“I see that.” The woman crouches next him.
“Please don’t hurt me,” I cry. So pathetic. Maybe they should just kill me. Toss me in the dumpster next to that other guy and call it a day. I don’t contribute anything to this world. What’s the point in being a part of it?
“No, sweetie.” The man reaches out and takes my chin in his hand. “Looks like that happened already.” There is a melancholy tone to his voice.
It confuses me. He just dumped a dead body; why have any compassion for a stray on the street?
“Who did that to you?” the woman asks, much more hostile.
“No one.”
“Sure. That’s what we all say.”
I try to actively look at them, but the phone light is just too bright.
“My boyfriend,” I reluctantly admit.
“Perfect.” She perks up. “No legal bullshit involved.” Then, she stands. “Get her up.”
The man lifts me gingerly despite my unwillingness.
“We aren’t going to hurt you,” he tries to assure me.
“Forgive me if I’m not so trusting. You just tossed a dead body.”
“Yeah, but he deserved it.” The man puts his arm around me, and I hiss. I think my rib is broken. “He really did a number on you, huh?”
I don’t respond. Why confirm the obvious?
“We’ll do a number on him.” The redhead saunters in front of us all high and mighty.
“Do a number on him how?” We emerge from the alleyway, and I finally get a good look at both of their faces under the streetlight.
“However you want.” The beautiful redhead looks back at me and smirks. She’s everything I’m not. Stunning, strong, confident . . . everything a woman should be. “We could torture him? Break all his fingers one by one and listen to him scream. Take a baseball bat to his kneecaps next and watch him fall to the floor right in front of you. Use a spoon to dig out his eyes so he never looks at you like a weak, pathetic victim ever again.” Her words are dripping with malice and frighteningly serious.

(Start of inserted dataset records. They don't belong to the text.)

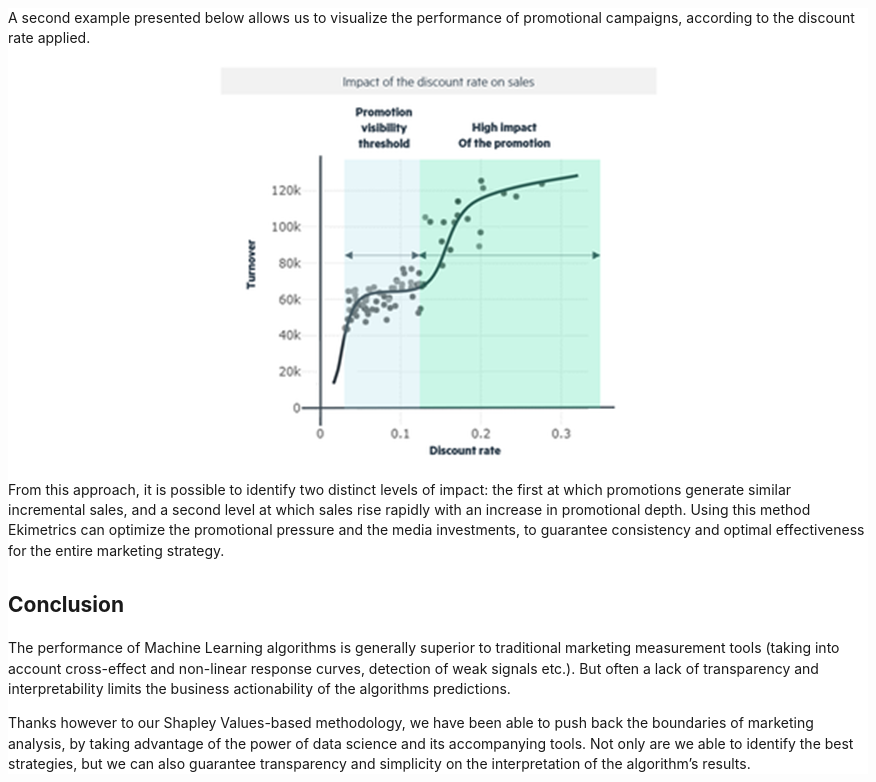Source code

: A second example presented below allows us to visualize the performance of
promotional campaigns, according to the discount rate applied.
 
<p align="center">
  <img src="../static/img/Article_interpret/image10.png" alt="Sublime's custom image"/>
</p> 

From this approach, it is possible to identify two distinct levels of impact:
the first at which promotions generate similar incremental sales, and a second
level at which sales rise rapidly with an increase in promotional depth. Using
this method Ekimetrics can optimize the promotional pressure and the media
investments, to guarantee consistency and optimal effectiveness for the entire
marketing strategy.

## Conclusion

The performance of Machine Learning algorithms is generally superior to
traditional marketing measurement tools (taking into account cross-effect and
non-linear response curves, detection of weak signals etc.). But often a lack of
transparency and interpretability limits the business actionability of the
algorithms predictions.

Thanks however to our Shapley Values-based methodology, we have been able to
push back the boundaries of marketing analysis, by taking advantage of the power
of data science and its accompanying tools. Not only are we able to identify the
best strategies, but we can also guarantee transparency and simplicity on the
interpretation of the algorithm’s results.



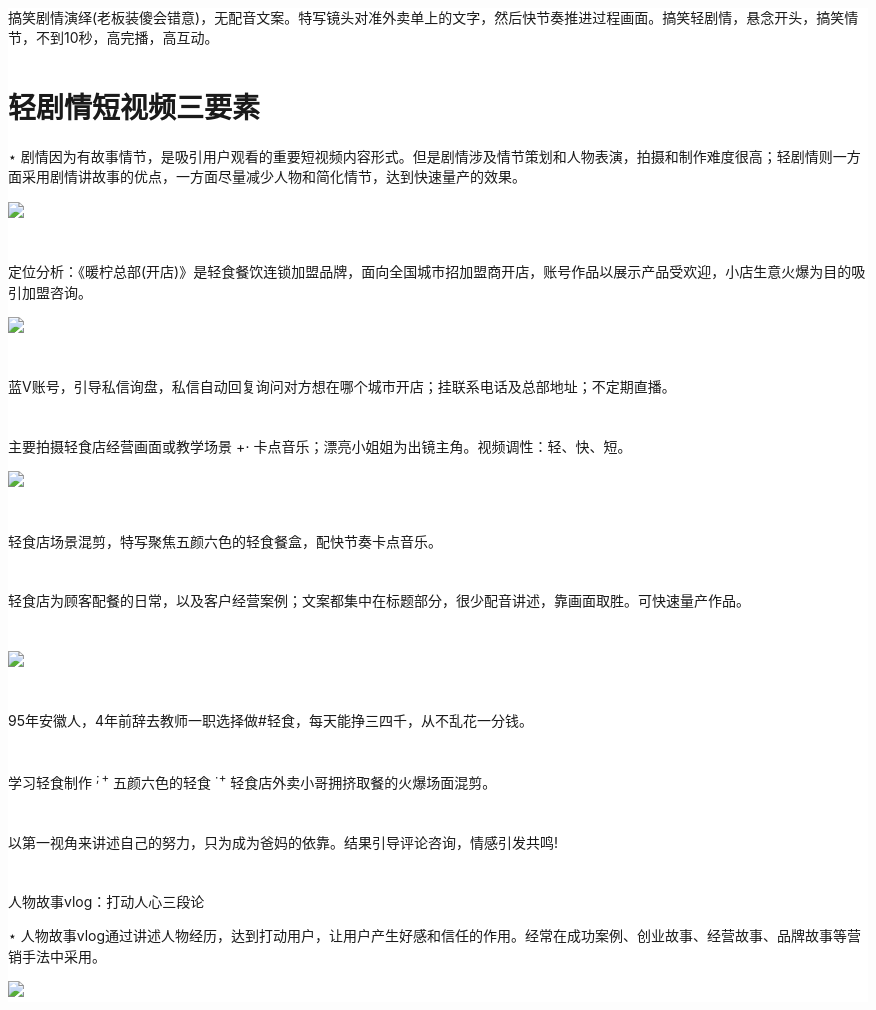 搞笑剧情演绎(老板装傻会错意)，无配音文案。特写镜头对准外卖单上的文字，然后快节奏推进过程画面。搞笑轻剧情，悬念开头，搞笑情节，不到10秒，高完播，高互动。  

#  

# 轻剧情短视频三要素  

$\star$ 剧情因为有故事情节，是吸引用户观看的重要短视频内容形式。但是剧情涉及情节策划和人物表演，拍摄和制作难度很高；轻剧情则一方面采用剧情讲故事的优点，一方面尽量减少人物和简化情节，达到快速量产的效果。  

![](images/45939f31e2aeb585dbd2fb8f0aba695e28a1600d030af7ea47214df6a569e28a.jpg)  

#  

#  

定位分析：《暖柠总部(开店)》是轻食餐饮连锁加盟品牌，面向全国城市招加盟商开店，账号作品以展示产品受欢迎，小店生意火爆为目的吸引加盟咨询。  

![](images/5d5d6bcac1a6ee3b9c820d4b628ac7a5fd6e4d04bf575562446d010bf415584b.jpg)  

#  

蓝V账号，引导私信询盘，私信自动回复询问对方想在哪个城市开店；挂联系电话及总部地址；不定期直播。  

#  

主要拍摄轻食店经营画面或教学场景 $+\cdot$ 卡点音乐；漂亮小姐姐为出镜主角。视频调性：轻、快、短。  

![](images/dc1662c62553ec24103a74a109f0f190d0599f53104c84fb51e41bea601e8e25.jpg)  

#  

轻食店场景混剪，特写聚焦五颜六色的轻食餐盒，配快节奏卡点音乐。  

#  

轻食店为顾客配餐的日常，以及客户经营案例；文案都集中在标题部分，很少配音讲述，靠画面取胜。可快速量产作品。  

#  

![](images/7efea246920ef88de25e434f9dbb589d54982f72c4e47fbe5417f065f2a1c126.jpg)  

#  

95年安徽人，4年前辞去教师一职选择做#轻食，每天能挣三四千，从不乱花一分钱。  

#  

学习轻食制作 $^{;+}$ 五颜六色的轻食 $^{\cdot+}$ 轻食店外卖小哥拥挤取餐的火爆场面混剪。  

#  

以第一视角来讲述自己的努力，只为成为爸妈的依靠。结果引导评论咨询，情感引发共鸣!  

#  

人物故事vlog：打动人心三段论  

$\star$ 人物故事vlog通过讲述人物经历，达到打动用户，让用户产生好感和信任的作用。经常在成功案例、创业故事、经营故事、品牌故事等营销手法中采用。  

![](images/abce727ad8e3c35cb54ee80db9254e97be6a4365bea83c286e0c2c408124a509.jpg)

“I could never do any of those things.” I shudder.
“Why not?” she questions me.
“Because . . .”
“Because society says it’s wrong? They say it’s wrong to beat a woman, and yet here you are. Bet he’s at the bar getting drunk with his buddies not even thinkin’ about you. Why is that okay?” There’s disdain on her flawless face.
“It’s not okay,” I reluctantly admit.
“All right, then.” She nods with conviction. “Let’s go give that wife beater a taste of his own medicine.”
I look over at the man holding me, utterly terrified. He’s tall and lean with buttery brown skin and surprisingly kind, amber eyes. “I don’t have the guts to do any of those things.”
“By the end of the night you will. By the time I’m done with you, you’ll be able to do that, and so much more.” She struts toward a car parked in the shadows in her “try and fuck with me” stilettos.
“Fallon is very good at what she does,” the man hums in my ear as we walk behind her.
I swallow thickly, staring at her back. “I believe you.”
Fallon —I test her name in the safe space of my thoughts — unlocks the car doors, and the man, whose name I still don’t know, helps me into the back seat gently. He’s so careful with me, which boggles my mind. Less than ten minutes ago he was disposing of a body. Those two things do not seem to yin and yang.
Once inside the less than luxurious sedan, the man reaches into the front seat. I hear some rumbling of paper, but I can’t see what he’s retrieving.